US China spat is Balkanising even subsea cables

Recent developments in the subsea cable game suggest we’re moving towards a time when China and the US operate their own distinct internet backbones.

At the start of his blog announcing his company’s participation in yet another East Asian subsea cable project that excludes China, Head of Google Global Networking Bikash Koley stated: “Did you know that 98% of international internet traffic is ferried around the world by subsea cables?” He did so to make a generic point about the importance of connectivity, but also served to highlight the critical importance of them to the global economy.

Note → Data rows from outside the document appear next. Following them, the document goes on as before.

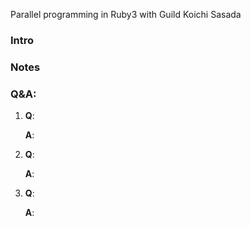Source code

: Parallel programming in Ruby3 with Guild
Koichi Sasada

### Intro

### Notes



### Q&A:

1. **Q**:

   **A**:

2. **Q**:

   **A**:

3. **Q**:

   **A**:
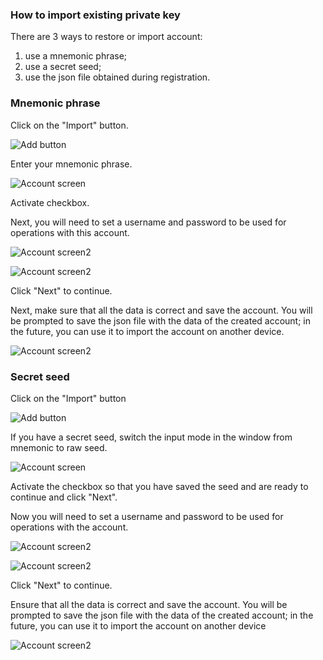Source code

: ### How to import existing private key

There are 3 ways to restore or import account:
1) use a mnemonic phrase;
2) use a secret seed;
3) use the json file obtained during registration.

### Mnemonic phrase

Click on the "Import" button.

![Add button](./screen/restore/import_btn.png)

Enter your mnemonic phrase.

![Account screen](./screen/restore/import_step1.png)

Activate checkbox.

Next, you will need to set a username and password to be used for operations with this account.

![Account screen2](./screen/new-wallet/generate_step2.1.png)

![Account screen2](./screen/new-wallet/generate_step2.2.png)

Click "Next" to continue.


Next, make sure that all the data is correct and save the account. You will be prompted to save the json file with the data of the created account; in the future, you can use it to import the account on another device.

![Account screen2](./screen/new-wallet/generate_step3.png)

### Secret seed

Click on the "Import" button

![Add button](./screen/restore/import_btn.png)

If you have a secret seed, switch the input mode in the window from mnemonic to raw seed.

![Account screen](./screen/restore/import_step1.png)

Activate the checkbox so that you have saved the seed and are ready to continue and click "Next".

Now you will need to set a username and password to be used for operations with the account.

![Account screen2](./screen/new-wallet/generate_step2.1.png)

![Account screen2](./screen/new-wallet/generate_step2.2.png)

Click "Next" to continue.


Ensure that all the data is correct and save the account. You will be prompted to save the json file with the data of the created account; in the future, you can use it to import the account on another device

![Account screen2](./screen/new-wallet/generate_step3.png)
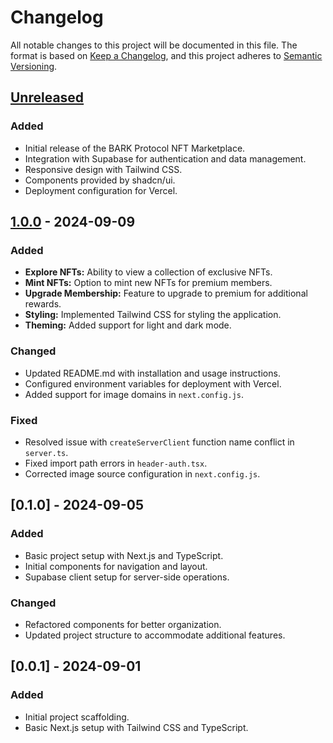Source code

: # Changelog

All notable changes to this project will be documented in this file. The format is based on [Keep a Changelog](https://keepachangelog.com/en/1.0.0/), and this project adheres to [Semantic Versioning](https://semver.org/spec/v2.0.0.html).

## [Unreleased]

### Added
- Initial release of the BARK Protocol NFT Marketplace.
- Integration with Supabase for authentication and data management.
- Responsive design with Tailwind CSS.
- Components provided by shadcn/ui.
- Deployment configuration for Vercel.

## [1.0.0] - 2024-09-09

### Added
- **Explore NFTs:** Ability to view a collection of exclusive NFTs.
- **Mint NFTs:** Option to mint new NFTs for premium members.
- **Upgrade Membership:** Feature to upgrade to premium for additional rewards.
- **Styling:** Implemented Tailwind CSS for styling the application.
- **Theming:** Added support for light and dark mode.

### Changed
- Updated README.md with installation and usage instructions.
- Configured environment variables for deployment with Vercel.
- Added support for image domains in `next.config.js`.

### Fixed
- Resolved issue with `createServerClient` function name conflict in `server.ts`.
- Fixed import path errors in `header-auth.tsx`.
- Corrected image source configuration in `next.config.js`.

## [0.1.0] - 2024-09-05

### Added
- Basic project setup with Next.js and TypeScript.
- Initial components for navigation and layout.
- Supabase client setup for server-side operations.

### Changed
- Refactored components for better organization.
- Updated project structure to accommodate additional features.

## [0.0.1] - 2024-09-01

### Added
- Initial project scaffolding.
- Basic Next.js setup with Tailwind CSS and TypeScript.

[Unreleased]: https://github.com/your-username/nft-marketplace/compare/v1.0.0...HEAD
[1.0.0]: https://github.com/your-username/nft-marketplace/releases/tag/v1.0.0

Today we’re once more indebted to The Register for alerting us to the news that China Mobile appears to have bailed out of a subsea cable project to link the Philippines with the US, leaving the inevitable US internet giants, this time Amazon and Facebook, to finish the job. The filing doesn’t give a reason why China Mobile is pulling out, but it’s easy to assume the political aggro between the US and China was a significant factor.

As we reported a year ago, the US ‘Clean Network’ initiative seeks to establish telecoms networks entirely free of Chinese vendors and influence. It was started under the Trump presidency but, as with much of the rest of his foreign policy, is being maintained and even augmented by the current administration. The Reg piece notes one aspect of this policy is ‘clean cable’, so maybe the era of collaboration between US and Chinese companies over such projects is over.

Not quite, however, because Facebook has also just announced the addition of some new branches to the 2Africa subsea cable system, which connects much of Africa and the Middle East to Western Europe. One of the other partners in the project is China Mobile, so US and Chinese companies are allowed to collaborate in this context, maybe because the cable doesn’t go directly to the US.

“2Africa, which will be the largest subsea cable project in the world, will deliver faster, more reliable internet service to each country where it lands,” says the Facebook announcement. “Communities that rely on the internet for services from education to healthcare, and business will experience the economic and social benefits that come from this increased connectivity.”

Subsea cable systems are vital for the successful functioning of the internet and projects such 2Africa clearly have the potential to radically improve the economic circumstances of some of the world’s poorest countries. It would be a shame if, through their jostling for global supremacy, the US and China end up splitting the internet in two, to the detriment of everyone else.